Envoi de la lettre au souverain
Le chef de l’État a précisé avoir personnellement transmis une lettre au roi Mohammed VI, en expliquant que la démarche obéit à des motifs humanitaires. Dans son intervention, il a mis l’accent sur le respect de la souveraineté des institutions judiciaires marocaines tout en espérant que la dimension royale pourrait offrir une voie de sortie politique, susceptible d’aboutir à des mesures de clémence ou d’aménagement des peines.
Décision judiciaire confirmée par la cour d’appel de Rabat
La cour d’appel de Rabat a confirmé en avril les peines prononcées contre 18 supporters, des peines comprises entre trois mois et un an de détention. Ces condamnations ont été qualifiées « injustes » par le président Faye, qui a souligné le fait que les premières procédures avaient été gérées par Dakar de manière à privilégier un règlement rapide. L’appel interjeté par la partie marocaine, qui a prolongé l’incarcération de certains accusés, a compliqué cette tentative de clôture rapide de l’affaire.

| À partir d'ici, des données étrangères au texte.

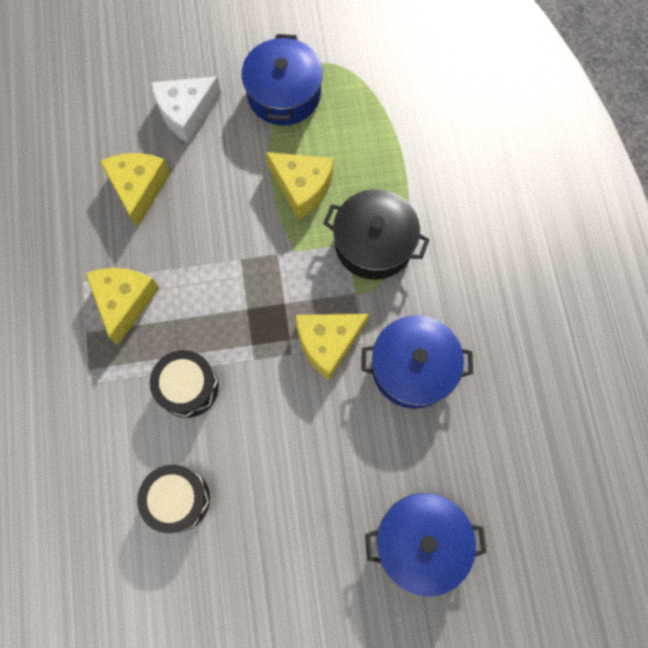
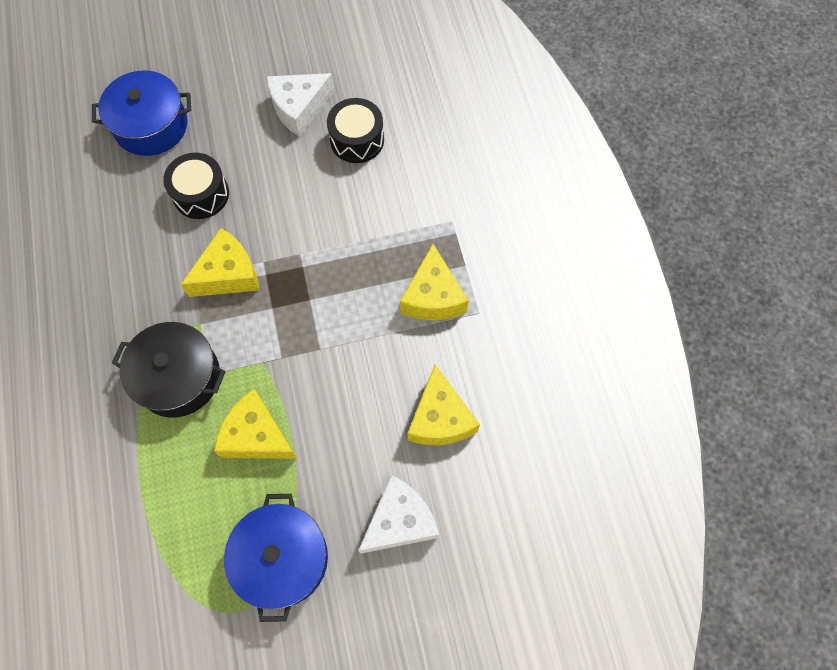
camera: 175 degrees right, 5 degrees down
black drum [150,350,219,418] -> black drum moved to [163,153,229,219]
blue pot [361,315,473,409] -> none
none -> white cheese [267,73,335,137]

Stratégie et position officielle de Dakar
Selon le président, le gouvernement sénégalais a choisi initialement de ne pas faire appel des jugements de première instance afin d’accélérer la résolution. Face au maintien des peines après l’appel, l’État a activé plusieurs leviers politiques et diplomatiques. Le ton officiel reste mesuré : Dakar affirme son respect pour la justice marocaine mais poursuit parallèlement des démarches visant à réduire les conséquences humaines de ces condamnations.
Médiations diplomatiques et démarches religieuses
Plusieurs canaux ont été mobilisés pour tenter d’obtenir une issue favorable : l’ambassade sénégalaise au Maroc a mené des médiations diplomatiques et des interlocuteurs religieux ont également été sollicités pour jouer un rôle de médiation. Ces initiatives témoignent de la volonté de l’État sénégalais de conjuguer efforts officiels et relais de la société civile et religieuse afin d’obtenir des solutions humanitaires pour les personnes emprisonnées et leurs proches.

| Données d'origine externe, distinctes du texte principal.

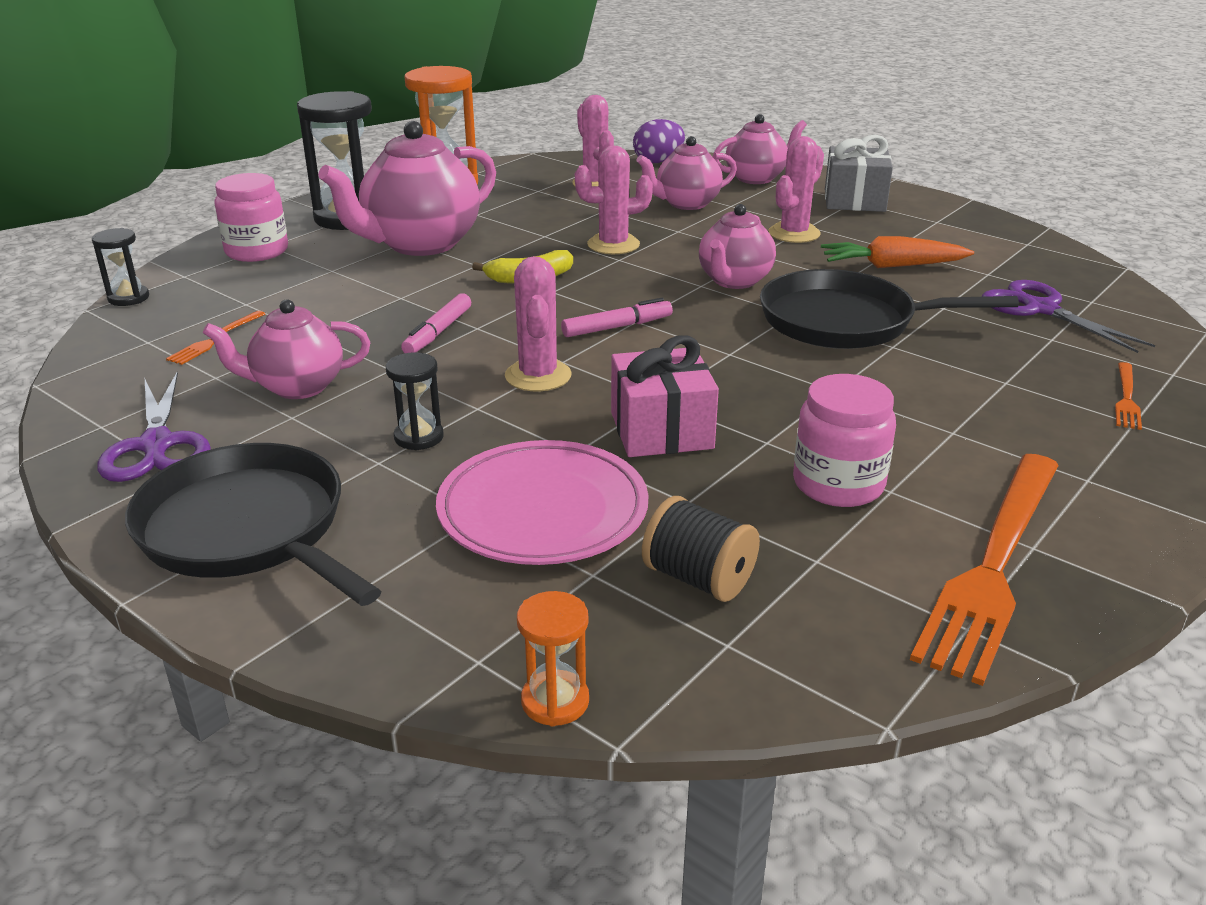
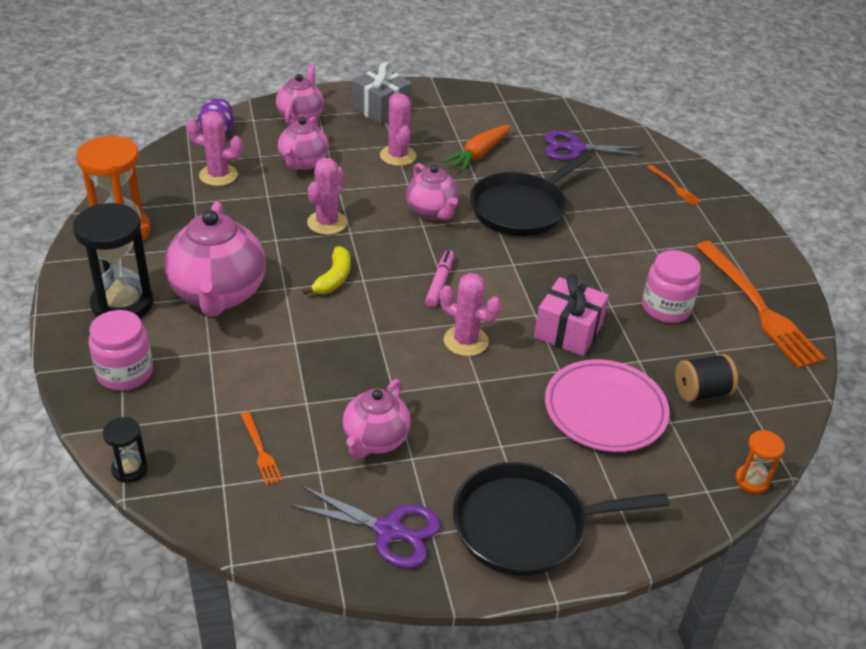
camera: 55 degrees left, 10 degrees up
black hourglass [386,352,444,451] -> none
pink marker [401,293,471,353] -> none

Situation des détenus et impact familial
À ce jour, seules trois personnes mentionnées dans le dossier ont été relâchées après avoir purgé leur peine. Les autres condamnés restent incarcérés, et leurs familles subissent un impact social et émotionnel significatif. Le président a évoqué la nécessité de « soulager » ces familles, en insistant sur les conséquences humaines et en appelant à des réponses rapides et proportionnées face à une situation qui provoque une tension diplomatique latente entre les deux pays.

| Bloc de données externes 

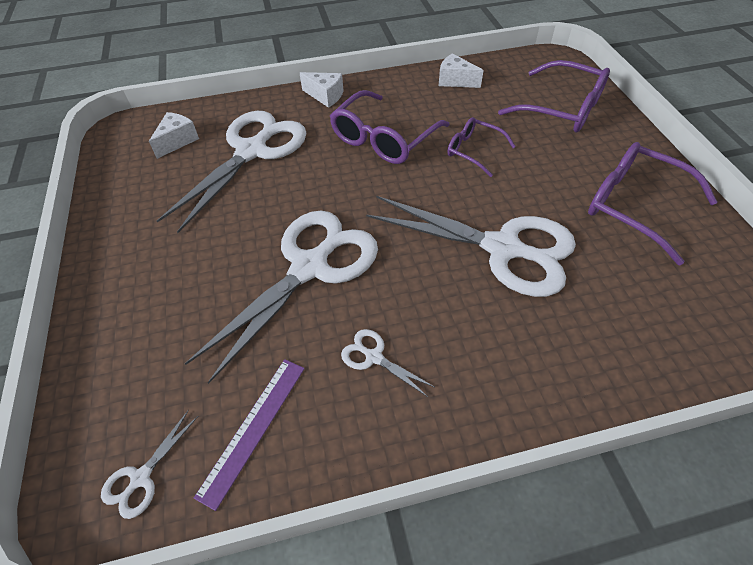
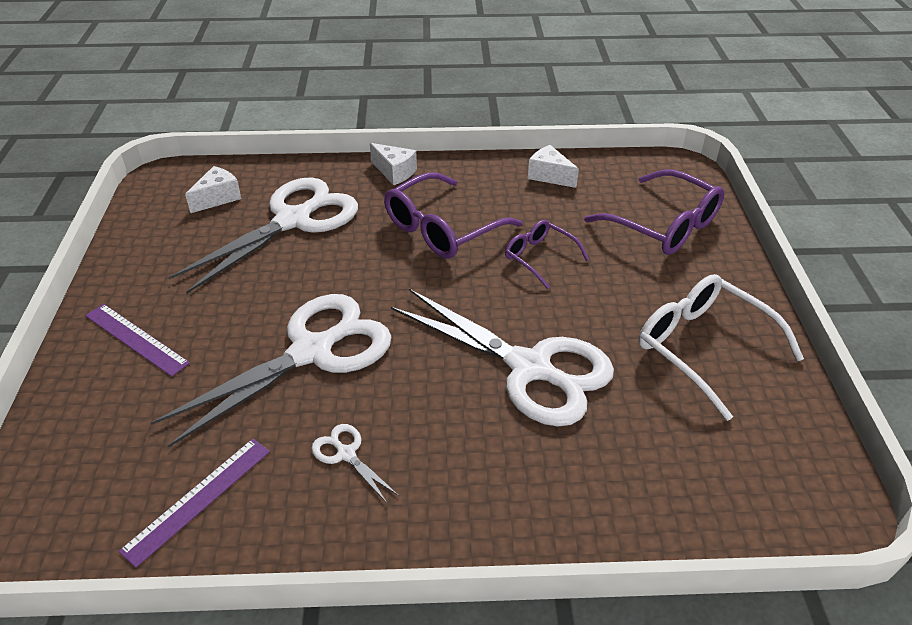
camera: 10 degrees right, 10 degrees down
white scissors [101,410,198,519] -> none
purple glasses [588,142,717,265] -> white glasses [639,274,804,421]
none -> purple ruler [85,304,190,377]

La démarche présidentielle pose désormais la question des options possibles si la sollicitation politique et royale n’aboutit pas : mesures diplomatiques supplémentaires, poursuite des canaux de médiation ou recours aux mécanismes bilatéraux pourraient être envisagés. Pour l’heure, le gouvernement sénégalais a privilégié la voie politique et humanitaire, tout en maintenant une posture de respect envers les institutions judiciaires marocaines. Le sort des 18 condamnés reste au centre des efforts officiels et des attentes familiales, alors que les autorités des deux pays continuent d’évaluer les moyens de désamorcer une situation sensible née lors de la compétition sportive.